Я понимал, что так не может продолжаться до бесконечности. Через несколько дней я дал обзор концерта, где исполнялись симфонии Шуберта. Потом оперы. Невероятно: я был самозванцем. Нервы у меня были натянуты, как струны. Я каждую минуту ждал, что меня разоблачат, выпрут, депортируют — бог весть, как обойдутся французские власти с поддельным музыкальным критиком, который к тому же американец.
Для меня тогда целью жизни было любыми средствами остаться в Париже, но сделаться для этого музыкальным критиком представлялось поистине крайним средством. С тем же успехом можно было попытаться убедить человечество, что мир все-таки плоский.

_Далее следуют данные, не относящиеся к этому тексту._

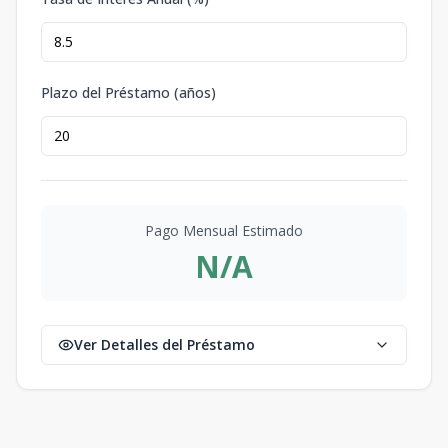
Plazo del Préstamo (años)
Pago Mensual Estimado
N/A
Ver Detalles del Préstamo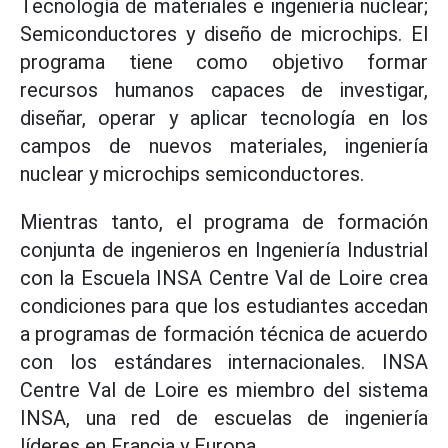
Tecnología de materiales e ingeniería nuclear;
Semiconductores y diseño de microchips. El
programa tiene como objetivo formar
recursos humanos capaces de investigar,
diseñar, operar y aplicar tecnología en los
campos de nuevos materiales, ingeniería
nuclear y microchips semiconductores.
Mientras tanto, el programa de formación
conjunta de ingenieros en Ingeniería Industrial
con la Escuela INSA Centre Val de Loire crea
condiciones para que los estudiantes accedan
a programas de formación técnica de acuerdo
con los estándares internacionales. INSA
Centre Val de Loire es miembro del sistema
INSA, una red de escuelas de ingeniería
líderes en Francia y Europa.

Подавленный, охваченный ледяными когтями ужаса, я оказался в Люксембургском саду на лавочке, достаточно удаленной от развлекательных заведений, чтобы с нее не слышны были деревянные духовые, в которые дудела толпа венгров. Мне в этом сочетании мерещилось нечто зловещее. Прямо передо мной несколько стариков играли в шары и курили окурки не длиннее ногтя большого пальца. Их синие береты и поношенные твидовые пиджаки были для меня квинтэссенцией Парижа, заграничной жизни и странно трогали сердце. В небе собирались тучи, и его мягкий серый оттенок гармонировал с колеблемой ветром зеленью крон, словно искусный декоратор всеми средствами старался углубить мою меланхолию.
Я забрел в сад после обеда со Свейном, в котором к этому времени видел не столько спасителя, сколько изощренно коварного мучителя. Редактор без конца расспрашивал меня о музыке: какой-то нездоровый выверт натуры заставил его увидеть во мне ментора, который может наставить его в культурных вопросах, не заставляя казаться полным идиотом. Единственным спасением для меня было упорно направлять дискуссию к тем немногим областям, в которых я поднатаскался за прошедшие пару недель, и он, хоть иногда и косился на меня, когда мои увертки даже для него оказывались уж слишком очевидны, казалось, принимал мои рассуждения всерьез. Короче, мы являли собой пару персонажей грубого интеллектуального фарса.